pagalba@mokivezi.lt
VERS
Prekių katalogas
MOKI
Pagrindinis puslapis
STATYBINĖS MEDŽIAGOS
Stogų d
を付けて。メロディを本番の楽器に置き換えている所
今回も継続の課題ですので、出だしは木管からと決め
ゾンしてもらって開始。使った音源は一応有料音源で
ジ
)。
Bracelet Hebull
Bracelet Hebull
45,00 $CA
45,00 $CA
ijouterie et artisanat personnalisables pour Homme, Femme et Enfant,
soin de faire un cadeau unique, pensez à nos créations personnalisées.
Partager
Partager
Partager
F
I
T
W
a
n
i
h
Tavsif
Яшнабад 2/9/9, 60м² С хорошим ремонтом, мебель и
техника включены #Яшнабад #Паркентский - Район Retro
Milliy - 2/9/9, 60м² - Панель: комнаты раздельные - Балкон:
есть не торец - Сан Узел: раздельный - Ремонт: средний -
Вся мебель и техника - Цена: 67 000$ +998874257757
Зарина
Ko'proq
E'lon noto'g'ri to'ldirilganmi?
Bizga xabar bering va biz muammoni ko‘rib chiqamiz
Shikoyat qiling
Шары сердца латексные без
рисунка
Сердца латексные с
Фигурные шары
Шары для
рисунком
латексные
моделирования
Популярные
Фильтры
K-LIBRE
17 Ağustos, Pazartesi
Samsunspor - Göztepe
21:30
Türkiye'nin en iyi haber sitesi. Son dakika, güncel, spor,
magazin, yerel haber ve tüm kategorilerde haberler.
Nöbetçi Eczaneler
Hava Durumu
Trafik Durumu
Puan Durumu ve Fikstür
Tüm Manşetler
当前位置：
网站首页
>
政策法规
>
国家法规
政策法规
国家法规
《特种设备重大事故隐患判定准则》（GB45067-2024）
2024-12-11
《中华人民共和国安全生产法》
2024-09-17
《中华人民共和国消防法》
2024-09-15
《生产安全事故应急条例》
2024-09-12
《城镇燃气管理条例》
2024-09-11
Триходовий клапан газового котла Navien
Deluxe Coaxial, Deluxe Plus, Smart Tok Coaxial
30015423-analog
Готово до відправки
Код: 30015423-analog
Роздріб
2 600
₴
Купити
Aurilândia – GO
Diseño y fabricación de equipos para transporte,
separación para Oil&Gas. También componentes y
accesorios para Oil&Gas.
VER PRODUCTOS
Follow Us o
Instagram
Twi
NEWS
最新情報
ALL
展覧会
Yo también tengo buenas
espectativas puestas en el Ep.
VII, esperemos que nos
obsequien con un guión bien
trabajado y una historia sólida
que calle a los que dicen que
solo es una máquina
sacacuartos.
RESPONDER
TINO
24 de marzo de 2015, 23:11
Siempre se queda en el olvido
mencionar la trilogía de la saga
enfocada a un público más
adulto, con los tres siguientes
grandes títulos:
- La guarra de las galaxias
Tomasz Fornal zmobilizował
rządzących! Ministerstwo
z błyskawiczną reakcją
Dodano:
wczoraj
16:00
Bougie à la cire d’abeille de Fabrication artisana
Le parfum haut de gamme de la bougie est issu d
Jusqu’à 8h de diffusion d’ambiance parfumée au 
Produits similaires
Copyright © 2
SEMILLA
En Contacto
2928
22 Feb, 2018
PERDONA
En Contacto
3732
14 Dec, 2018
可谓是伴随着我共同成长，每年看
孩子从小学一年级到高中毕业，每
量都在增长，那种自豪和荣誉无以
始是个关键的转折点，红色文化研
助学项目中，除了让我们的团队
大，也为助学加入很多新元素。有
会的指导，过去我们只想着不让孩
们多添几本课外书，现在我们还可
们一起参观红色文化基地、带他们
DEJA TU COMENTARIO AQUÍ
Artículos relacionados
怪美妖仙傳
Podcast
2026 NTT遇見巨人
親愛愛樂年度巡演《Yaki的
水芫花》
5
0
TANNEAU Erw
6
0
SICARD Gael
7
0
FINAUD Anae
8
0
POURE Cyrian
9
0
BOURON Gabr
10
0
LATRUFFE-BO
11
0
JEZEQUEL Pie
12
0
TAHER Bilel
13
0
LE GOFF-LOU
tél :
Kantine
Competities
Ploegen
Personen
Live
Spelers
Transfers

- To do -
Reproduce every line from the start of the records down to and including the line that contains "техника включены #Яшнабад", keeping each one unchanged.

- Output below -
pagalba@mokivezi.lt
VERS
Prekių katalogas
MOKI
Pagrindinis puslapis
STATYBINĖS MEDŽIAGOS
Stogų d
を付けて。メロディを本番の楽器に置き換えている所
今回も継続の課題ですので、出だしは木管からと決め
ゾンしてもらって開始。使った音源は一応有料音源で
ジ
)。
Bracelet Hebull
Bracelet Hebull
45,00 $CA
45,00 $CA
ijouterie et artisanat personnalisables pour Homme, Femme et Enfant,
soin de faire un cadeau unique, pensez à nos créations personnalisées.
Partager
Partager
Partager
F
I
T
W
a
n
i
h
Tavsif
Яшнабад 2/9/9, 60м² С хорошим ремонтом, мебель и
техника включены #Яшнабад #Паркентский - Район Retro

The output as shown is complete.